The model setting is a standard 2SLS setup. Suppose we have cross-sectional iid data $\{(y_{i}, x_{i}, z_{i})\}$, where $y_{i}$ is the outcome variable, $x_{i}$ is a vector of regressors of which some can be endogenous, and $z_{i}$ is a vector of instruments. The set of regressors can be decomposed into the exogenous regressors, $x_{1i}$, and the endogenous regressors $x_{2i}$. The total dimension of $x_{i}$ is then $d_{x} = d_{x_{1}} + d_{x_{2}}$. The instruments $z_{i}$ consist of both the exogenous regressors, $z_{1i} = x_{1i}$, and a set of excluded instruments $z_{2i}$. The total dimension of $z_{i}$ is then $d_{z} = d_{x_{1}} + d_{z_{2}}$.

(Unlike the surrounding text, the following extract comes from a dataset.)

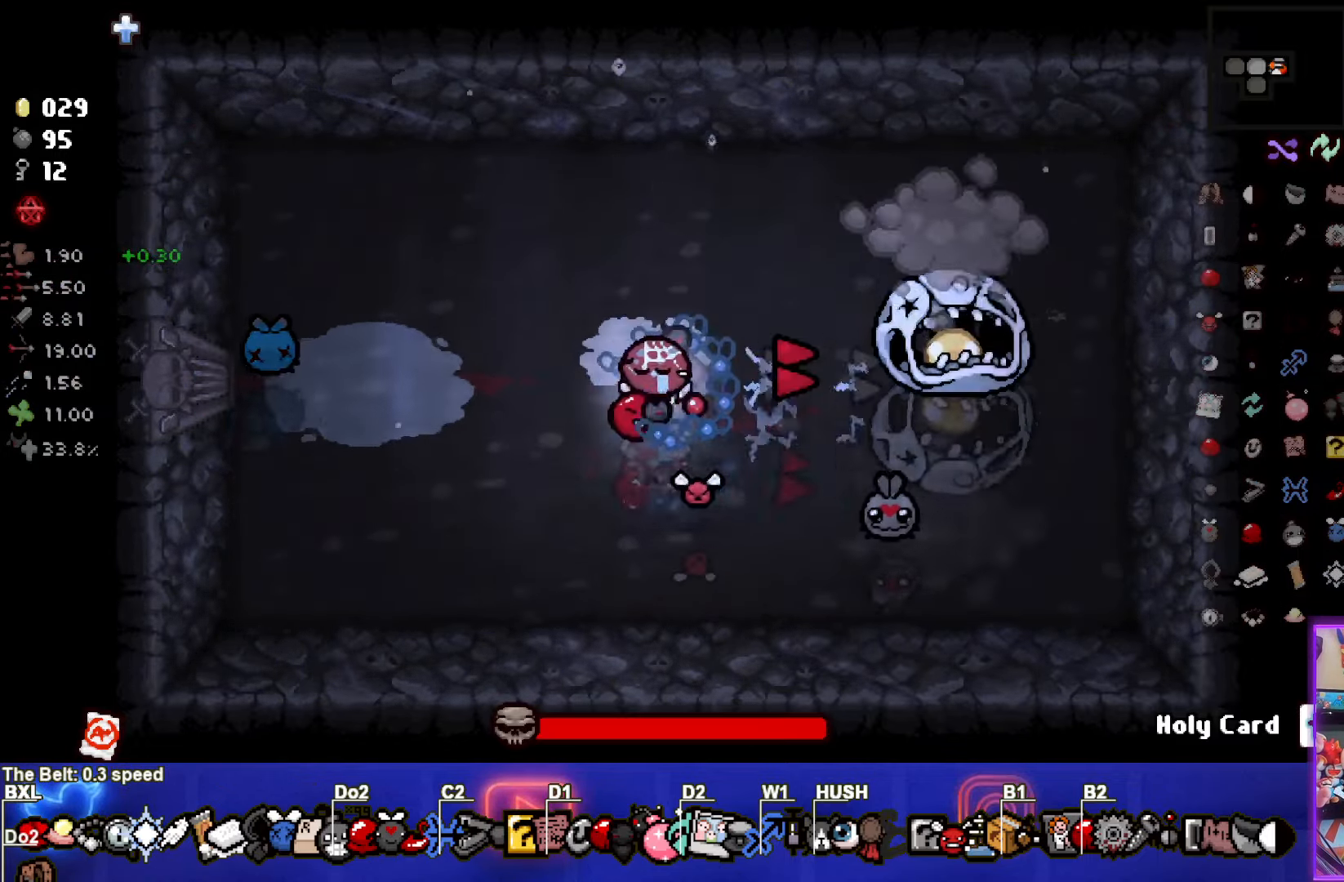
{"buttons": ["CIRCLE"], "left_stick": "center", "events": [[17, "left_stick", "up"], [184, "left_stick", "center"]]}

The structural equation is:

$$y_{i} = x_{i}^{\prime}\beta + u_{i} = x_{1i}^{\prime}\beta_{1} + x_{2i}^{\prime}\beta_{2} + u_{i},$$

where $\mathsf{E}(x_{1i}u_{i}) = 0_{d_{x_{1}}}$ for the exogenous regressors and $\mathsf{E}(x_{2i}u_{i}) \neq 0_{d_{x_{2}}}$ for the endogenous regressors.

The first stage equation is:

$$\begin{pmatrix} x_{1i} \\ x_{2i} \end{pmatrix} = \Pi^{\prime} \begin{pmatrix} x_{1i} \\ z_{2i} \end{pmatrix} + \begin{pmatrix} r_{1i} \\ r_{2i} \end{pmatrix} = \begin{pmatrix} I_{d_{x_{1}}} & 0_{d_{x_{1}} \times d_{z_{2}}} \\ \Pi_{1}^{\prime} & \Pi_{2}^{\prime} \end{pmatrix} \begin{pmatrix} x_{1i} \\ z_{2i} \end{pmatrix} + \begin{pmatrix} 0_{d_{x_{1}}} \\ r_{2i} \end{pmatrix}.$$
The instruments $z_{i}$ are assumed to be valid and informative (rank condition fulfilled). The projection errors for the exogenous regressors $r_{1i}$ are zero because the exogenous regressors are included themselves as regressors and can therefore be fit perfectly.

# Outlier detection algorithms

The implemented algorithms are all forms of trimmed 2SLS. Their basic principle
is as follows: First, an initial estimate of the model is obtained and the
standardized residuals are calculated for each observation. These residuals are
then compared against a reference distribution that the researchers has chosen.
Observations with an absolute standardized residual beyond the cut-off value are
classified as outliers and removed from the sample. Next, the model is
re-estimated on the trimmed sample of non-outlying observations. The procedure
can end after the initial classification or can be iterated.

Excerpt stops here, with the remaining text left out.